- **課題**
以下の文書抜粋によると、反応流路21の上面から光を照射する場合、光触媒担持膜22を設けることが好ましいのはどこか。

- **文書抜粋**
○ ○ ○ ○

図1は本発明に係る光触媒担持マイクロリアクターの一実施例を示す斜視図である。図2は図1の側面図である。図3は図2のIII-III断面図である。図4は反応流路の拡大図である。
【0022】
反応器11に1本の反応流路21が設けられ、該反応流路21には光触媒が設けられている。光触媒は反応分子と接触するように膜状に反応流路21に設けられ、光触媒担持膜22として形成される。光触媒は光触媒反応を生じさせるものであり、自ら光を吸収して光励起し、触媒作用を発現するものである。
特に、化学的に安定で無害であり、高い光触媒活性を示すことが知られている二酸化チタンを用いることが望ましい。更に二酸化チタンに白金を担持させてもよい。光触媒として二酸化チタンを用いる場合、反応流路21の内壁に二酸化チタン薄膜を公知の方法で焼成させて設けることができる。また、公知の光電着法によって設けることもできる。
【0023】
反応流路21の上面から光を照射する場合には、該反応流路21の底面24および側面25に光触媒担持膜22を設けることが好ましい。反応流路21の全内面に光触媒担持膜22を設ける場合には、光触媒の膜厚は光を透過する程度が好ましい。
【0024】
また、光触媒としては、例えばTi、Zn、Mg、Al、Si、V、Cr、Mn、Fe、Co、Ni、Cu、Nb、Ru、Rh、Pd、Ag、Ta、W、Re、Os、Ir、Pt、Au、Sr、Ba、Ca、K、Sn、Zr、In、Bi、Ga、As、Cd、Pb、Se等の金属、金属酸化物、リン化合物、硫黄化合物、複合金属もしくは複合金属酸化物、またはこれらを任意の担持体に担持させたものを挙げることができる。
【0025】
金属酸化物としては、酸化チタンのほか、例えば酸化亜鉛、酸化マグネシウム、酸化アルミニウム、酸化シリコン、酸化バナジウム、酸化クロム、酸化マンガン、酸化鉄、酸化コバルト、酸化ニッケル、酸化銅、酸化ジルコニア、酸化ニオブ、酸化銀、酸化タリウム、酸化タングステン、酸化スズ、酸化鉛などを挙げることができ、リン化合物としては例えばリン化ガリウムなどを挙げることができ、硫黄化合物としては例えば硫化カドミウム、硫化亜鉛などを挙げることができ、複合金属としては例えばガリウム−ヒ素、カドミウム−セレンなどを挙げることができ、複合金属酸化物としては例えばチタンまたは亜鉛と、シリコン、アルミニウム、白金、ルテニウム、ニオブ、タンタル、ストロンチウム、カルシウム、バリウム、バリウム、ナトリウム、カリウム、タングステン、ビスマス、セリウム、アンチモン、インジウム、イットリウム、ガリウムなどとの多成分複合系などを挙げることができる。

○ ○ ○ ○

- **データ内容**
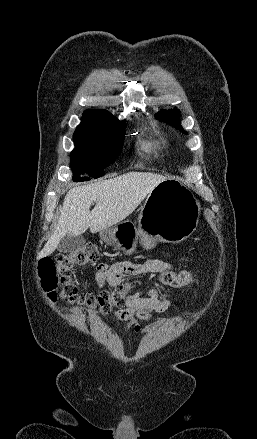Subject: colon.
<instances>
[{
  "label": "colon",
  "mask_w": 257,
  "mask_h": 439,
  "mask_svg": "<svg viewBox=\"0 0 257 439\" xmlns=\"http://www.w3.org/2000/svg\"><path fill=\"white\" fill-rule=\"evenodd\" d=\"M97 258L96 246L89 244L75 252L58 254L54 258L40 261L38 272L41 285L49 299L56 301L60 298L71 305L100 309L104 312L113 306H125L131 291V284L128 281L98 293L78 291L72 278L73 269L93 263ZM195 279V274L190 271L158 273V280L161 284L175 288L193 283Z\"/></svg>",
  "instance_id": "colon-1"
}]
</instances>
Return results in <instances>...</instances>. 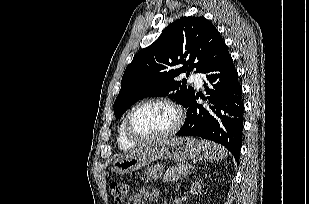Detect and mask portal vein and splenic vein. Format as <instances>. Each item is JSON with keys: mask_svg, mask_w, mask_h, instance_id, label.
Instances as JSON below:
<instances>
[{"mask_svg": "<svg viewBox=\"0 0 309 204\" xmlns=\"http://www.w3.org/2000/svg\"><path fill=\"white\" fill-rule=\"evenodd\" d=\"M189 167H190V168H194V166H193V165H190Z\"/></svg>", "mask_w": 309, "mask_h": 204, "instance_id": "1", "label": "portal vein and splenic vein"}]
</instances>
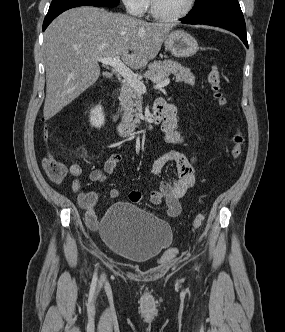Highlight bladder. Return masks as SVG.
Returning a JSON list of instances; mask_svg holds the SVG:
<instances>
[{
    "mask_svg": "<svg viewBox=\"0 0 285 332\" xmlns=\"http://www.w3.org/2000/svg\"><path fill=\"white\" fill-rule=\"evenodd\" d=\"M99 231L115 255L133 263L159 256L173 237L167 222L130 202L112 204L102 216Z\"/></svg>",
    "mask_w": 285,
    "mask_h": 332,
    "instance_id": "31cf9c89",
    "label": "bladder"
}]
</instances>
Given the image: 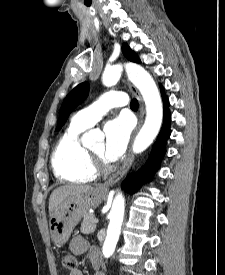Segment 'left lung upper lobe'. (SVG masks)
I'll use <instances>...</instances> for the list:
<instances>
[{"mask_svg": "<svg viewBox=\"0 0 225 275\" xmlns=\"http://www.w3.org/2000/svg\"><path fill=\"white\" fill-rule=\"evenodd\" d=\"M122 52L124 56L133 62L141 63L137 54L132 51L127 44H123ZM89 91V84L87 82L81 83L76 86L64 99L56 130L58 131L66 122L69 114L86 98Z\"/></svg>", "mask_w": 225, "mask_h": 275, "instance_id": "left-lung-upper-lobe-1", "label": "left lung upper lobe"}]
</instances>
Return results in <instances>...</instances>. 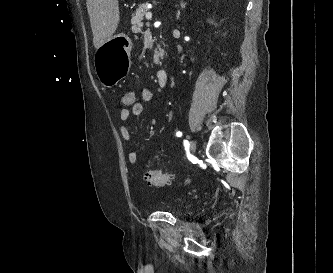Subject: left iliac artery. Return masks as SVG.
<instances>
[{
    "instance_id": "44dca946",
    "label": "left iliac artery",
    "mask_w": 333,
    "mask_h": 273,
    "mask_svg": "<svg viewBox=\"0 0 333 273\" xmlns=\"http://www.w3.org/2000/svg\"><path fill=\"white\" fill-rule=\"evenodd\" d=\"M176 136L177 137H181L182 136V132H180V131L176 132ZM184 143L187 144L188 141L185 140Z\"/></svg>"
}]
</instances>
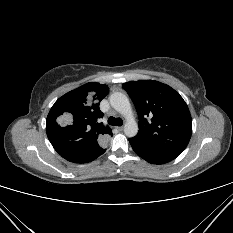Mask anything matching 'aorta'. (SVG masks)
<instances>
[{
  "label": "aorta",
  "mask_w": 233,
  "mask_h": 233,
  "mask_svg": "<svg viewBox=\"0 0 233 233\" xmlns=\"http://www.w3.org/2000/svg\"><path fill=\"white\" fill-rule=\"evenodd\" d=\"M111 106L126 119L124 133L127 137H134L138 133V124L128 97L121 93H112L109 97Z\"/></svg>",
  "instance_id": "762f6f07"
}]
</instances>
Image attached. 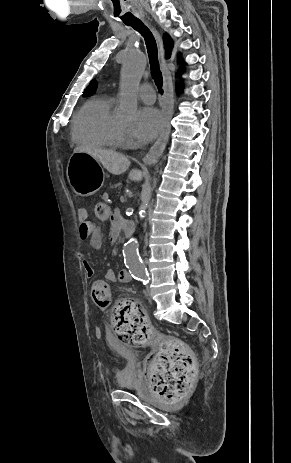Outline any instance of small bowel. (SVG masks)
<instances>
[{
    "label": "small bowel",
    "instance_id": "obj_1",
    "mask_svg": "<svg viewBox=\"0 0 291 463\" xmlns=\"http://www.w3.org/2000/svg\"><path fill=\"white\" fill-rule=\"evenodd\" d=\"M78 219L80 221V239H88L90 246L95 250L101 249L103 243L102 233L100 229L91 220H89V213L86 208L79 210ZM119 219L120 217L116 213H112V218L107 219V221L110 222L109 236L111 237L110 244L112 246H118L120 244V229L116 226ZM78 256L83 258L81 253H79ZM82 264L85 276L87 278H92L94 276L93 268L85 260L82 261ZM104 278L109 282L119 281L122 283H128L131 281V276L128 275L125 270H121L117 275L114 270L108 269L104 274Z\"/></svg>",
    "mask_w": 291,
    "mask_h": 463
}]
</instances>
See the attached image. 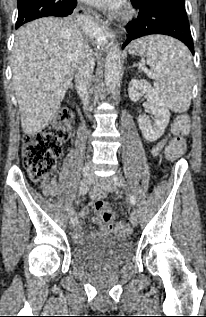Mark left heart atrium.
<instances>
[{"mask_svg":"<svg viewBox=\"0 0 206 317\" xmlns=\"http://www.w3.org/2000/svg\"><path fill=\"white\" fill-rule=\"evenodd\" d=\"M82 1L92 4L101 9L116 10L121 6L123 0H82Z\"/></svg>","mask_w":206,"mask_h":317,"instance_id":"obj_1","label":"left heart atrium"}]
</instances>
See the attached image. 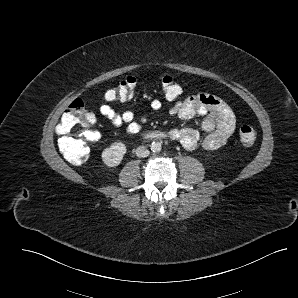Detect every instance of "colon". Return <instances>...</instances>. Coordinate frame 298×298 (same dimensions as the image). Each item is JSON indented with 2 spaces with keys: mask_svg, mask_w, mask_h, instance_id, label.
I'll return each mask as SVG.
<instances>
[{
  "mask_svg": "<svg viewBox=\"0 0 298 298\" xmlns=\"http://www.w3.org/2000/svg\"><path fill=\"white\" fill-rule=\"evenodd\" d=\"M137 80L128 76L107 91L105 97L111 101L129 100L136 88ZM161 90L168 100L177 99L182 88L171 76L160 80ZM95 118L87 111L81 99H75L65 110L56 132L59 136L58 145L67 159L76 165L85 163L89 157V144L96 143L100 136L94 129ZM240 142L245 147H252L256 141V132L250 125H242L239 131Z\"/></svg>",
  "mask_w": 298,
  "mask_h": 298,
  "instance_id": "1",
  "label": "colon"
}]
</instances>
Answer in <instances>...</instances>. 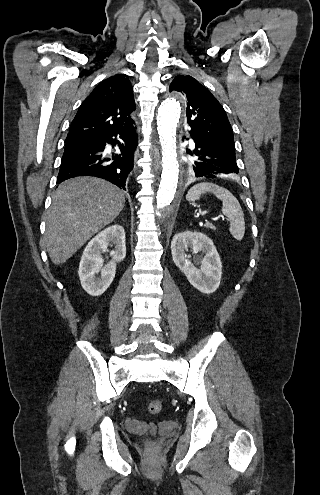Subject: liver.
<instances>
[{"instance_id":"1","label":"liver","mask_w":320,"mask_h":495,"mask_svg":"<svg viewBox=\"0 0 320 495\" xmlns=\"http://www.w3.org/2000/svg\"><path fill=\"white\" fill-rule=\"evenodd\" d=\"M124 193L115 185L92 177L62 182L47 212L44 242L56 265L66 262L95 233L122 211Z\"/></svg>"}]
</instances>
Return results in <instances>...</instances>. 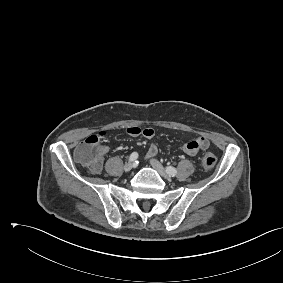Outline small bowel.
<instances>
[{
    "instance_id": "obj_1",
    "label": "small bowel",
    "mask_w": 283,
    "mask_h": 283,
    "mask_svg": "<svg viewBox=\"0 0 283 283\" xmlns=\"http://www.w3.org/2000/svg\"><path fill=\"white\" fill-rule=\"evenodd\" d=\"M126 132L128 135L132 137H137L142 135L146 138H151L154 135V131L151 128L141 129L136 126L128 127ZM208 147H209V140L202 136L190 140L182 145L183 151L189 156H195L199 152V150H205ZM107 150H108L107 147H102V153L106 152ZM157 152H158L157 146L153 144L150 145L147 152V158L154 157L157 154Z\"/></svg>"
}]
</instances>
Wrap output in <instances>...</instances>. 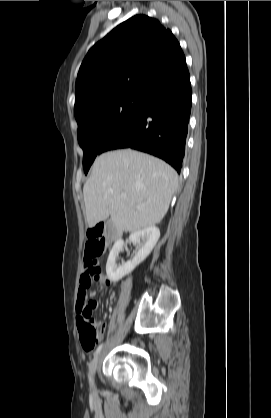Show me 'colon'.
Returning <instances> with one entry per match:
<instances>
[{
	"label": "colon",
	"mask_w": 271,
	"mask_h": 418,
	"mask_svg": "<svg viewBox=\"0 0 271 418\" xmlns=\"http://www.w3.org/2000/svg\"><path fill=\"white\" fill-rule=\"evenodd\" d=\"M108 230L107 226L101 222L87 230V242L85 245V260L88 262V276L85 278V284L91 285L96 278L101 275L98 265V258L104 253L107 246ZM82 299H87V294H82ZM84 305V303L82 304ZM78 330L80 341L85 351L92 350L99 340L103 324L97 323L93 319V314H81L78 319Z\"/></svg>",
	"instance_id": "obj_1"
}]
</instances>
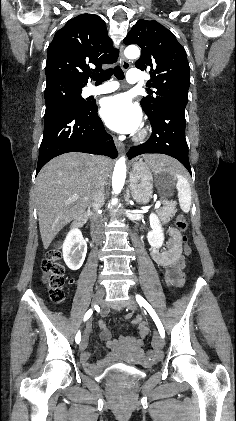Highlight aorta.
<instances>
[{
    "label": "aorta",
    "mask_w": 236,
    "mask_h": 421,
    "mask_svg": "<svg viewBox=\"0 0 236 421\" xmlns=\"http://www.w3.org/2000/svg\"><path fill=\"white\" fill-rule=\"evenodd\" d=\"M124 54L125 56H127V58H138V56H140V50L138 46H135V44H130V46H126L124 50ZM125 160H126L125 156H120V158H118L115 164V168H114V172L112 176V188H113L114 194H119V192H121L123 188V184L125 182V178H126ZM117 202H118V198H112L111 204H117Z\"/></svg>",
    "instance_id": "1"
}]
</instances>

○ ○ ○ ○

- **想定解答**
反応流路21の底面24および側面25。